Вы уж не сердитесь, по-другому у меня никак не выходит: хотя постоянно живу в Ирландии, я не в состоянии полностью вытеснить свои отношения с Веной, свои венские годы, а значит, и психоаналитические порывы. Ведь что, кроме сокровенного желания, придет на ум, если прямо в начале сорока четырех любимых пьес написано: “Поэт выглядит не так, как мы. Но если б мы выглядели не так, как выглядим, то хотели бы выглядеть, как он”. И что придет на ум, если в конце означенного главного труда, в самом последнем абзаце мы натыкаемся на пророчество (опять-таки посвященное Поэту!): “Женщины никогда его не покинут, будут вечно слушать его, страдать вместе с ним и вместе с ним наслаждаться. Ах”.
Не смейтесь. Я говорю о великой мечте. Если вам хочется немножко облегчить душу, тогда уж, по мне, в той сфере, где господин — простите, Поэт! — из Франкфурта искал синонимы для таких будничных слов, как введение, эпиграф, предисловие и проч.
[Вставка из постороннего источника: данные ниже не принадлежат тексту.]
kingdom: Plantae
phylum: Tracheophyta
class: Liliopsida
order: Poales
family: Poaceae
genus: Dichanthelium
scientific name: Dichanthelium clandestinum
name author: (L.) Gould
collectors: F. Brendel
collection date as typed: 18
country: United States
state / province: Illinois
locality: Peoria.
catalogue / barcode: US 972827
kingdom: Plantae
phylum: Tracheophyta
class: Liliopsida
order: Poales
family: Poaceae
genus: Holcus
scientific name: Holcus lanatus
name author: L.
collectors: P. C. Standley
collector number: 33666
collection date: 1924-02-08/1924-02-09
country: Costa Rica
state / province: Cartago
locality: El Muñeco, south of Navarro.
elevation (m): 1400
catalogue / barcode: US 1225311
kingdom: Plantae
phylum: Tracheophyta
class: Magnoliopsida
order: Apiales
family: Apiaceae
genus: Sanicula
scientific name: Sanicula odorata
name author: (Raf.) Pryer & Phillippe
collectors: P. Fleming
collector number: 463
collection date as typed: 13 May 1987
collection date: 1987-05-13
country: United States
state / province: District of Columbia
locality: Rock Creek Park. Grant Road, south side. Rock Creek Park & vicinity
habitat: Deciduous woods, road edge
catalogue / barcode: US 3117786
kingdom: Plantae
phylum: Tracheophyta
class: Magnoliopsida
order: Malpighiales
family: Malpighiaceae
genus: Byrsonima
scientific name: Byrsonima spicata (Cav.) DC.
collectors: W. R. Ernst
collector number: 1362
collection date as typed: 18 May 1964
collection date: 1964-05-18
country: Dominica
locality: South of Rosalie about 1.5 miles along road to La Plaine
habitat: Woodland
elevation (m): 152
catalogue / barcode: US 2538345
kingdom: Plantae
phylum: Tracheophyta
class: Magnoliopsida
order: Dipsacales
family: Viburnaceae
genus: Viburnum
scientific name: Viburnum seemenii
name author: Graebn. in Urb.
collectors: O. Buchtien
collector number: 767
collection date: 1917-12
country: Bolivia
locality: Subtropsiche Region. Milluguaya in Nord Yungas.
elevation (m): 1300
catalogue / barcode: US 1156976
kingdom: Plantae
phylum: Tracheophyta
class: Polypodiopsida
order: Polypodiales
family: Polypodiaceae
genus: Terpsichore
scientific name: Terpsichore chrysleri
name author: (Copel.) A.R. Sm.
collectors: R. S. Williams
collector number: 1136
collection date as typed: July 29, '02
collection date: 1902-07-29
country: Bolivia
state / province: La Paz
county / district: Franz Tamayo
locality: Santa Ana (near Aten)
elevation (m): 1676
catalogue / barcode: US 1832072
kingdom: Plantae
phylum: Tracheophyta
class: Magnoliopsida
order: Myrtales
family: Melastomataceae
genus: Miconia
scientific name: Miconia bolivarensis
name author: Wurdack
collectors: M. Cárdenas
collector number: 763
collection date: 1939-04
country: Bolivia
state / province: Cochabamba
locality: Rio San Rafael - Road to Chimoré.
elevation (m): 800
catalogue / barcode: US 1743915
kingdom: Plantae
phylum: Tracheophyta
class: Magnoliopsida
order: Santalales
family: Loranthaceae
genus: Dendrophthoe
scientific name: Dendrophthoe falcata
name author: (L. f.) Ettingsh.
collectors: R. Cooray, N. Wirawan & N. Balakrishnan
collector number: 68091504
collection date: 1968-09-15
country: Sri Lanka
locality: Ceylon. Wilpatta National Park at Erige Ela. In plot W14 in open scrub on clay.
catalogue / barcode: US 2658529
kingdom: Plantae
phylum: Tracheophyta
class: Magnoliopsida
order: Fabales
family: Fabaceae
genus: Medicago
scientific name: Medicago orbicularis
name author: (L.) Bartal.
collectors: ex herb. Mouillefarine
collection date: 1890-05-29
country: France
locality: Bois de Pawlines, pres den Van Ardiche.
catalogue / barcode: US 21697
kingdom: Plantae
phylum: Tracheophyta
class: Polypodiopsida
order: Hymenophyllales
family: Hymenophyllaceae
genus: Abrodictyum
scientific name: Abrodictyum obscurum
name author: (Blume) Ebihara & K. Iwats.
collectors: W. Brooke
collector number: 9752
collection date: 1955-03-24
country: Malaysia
Ведь эти поиски, вероятно предпринятые опять-таки без словаря, даже терминологического, привели к искрометной идее — “предуслада”.
ПРЕДУСЛАДА!
А под этой предусладой красовалась программная фраза, цитата, частью приспособленная к главному труду: “В своем воображении я строю исполинский театр”. Естественно, без строительного шума тут не обойдешься. “Снаружи воют пилы, грохочут топоры”. И, естественно, само строительство всенепременно происходит среди в высшей степени театрально-драматического ландшафта: “черные, причудливо застывшие массы лавы, похожие на расползающихся по земле ядовитых каменных змей”.
По-вашему, это не забавно? Должен вам признаться, что уже слово предуслада — я и тут не сумел обуздать свое деревенское происхождение и пристрастие к неприличным шуткам — вызвало у меня перед глазами прямо-таки сладострастный образ: гномик с уже подтекающим, “черным, причудливо застывшим” члеником стоит, изнемогая от похоти, перед “исполинским театром” — голой великаншей с гороподобной грудью.
Ах, вот как, вы и этого тоже знаете? Малыша в короне и узконосых ботинках? Верно, он живет и работает в Мюнхене, городе императоров и королей — король Людвиг, император Франц, — поистине метрополии имперской знати. Коронованный гном, опять же много лет назад, так рассвирепел по поводу моего романа “Последний мир”, что на языке добрых старых великогерманских лазаретов разоблачил мои литературные потуги как “симуляцию гениальности”. Сразу разглядел, что литературные салоны найдут во мне не писателя, а в лучшем случае симулянта.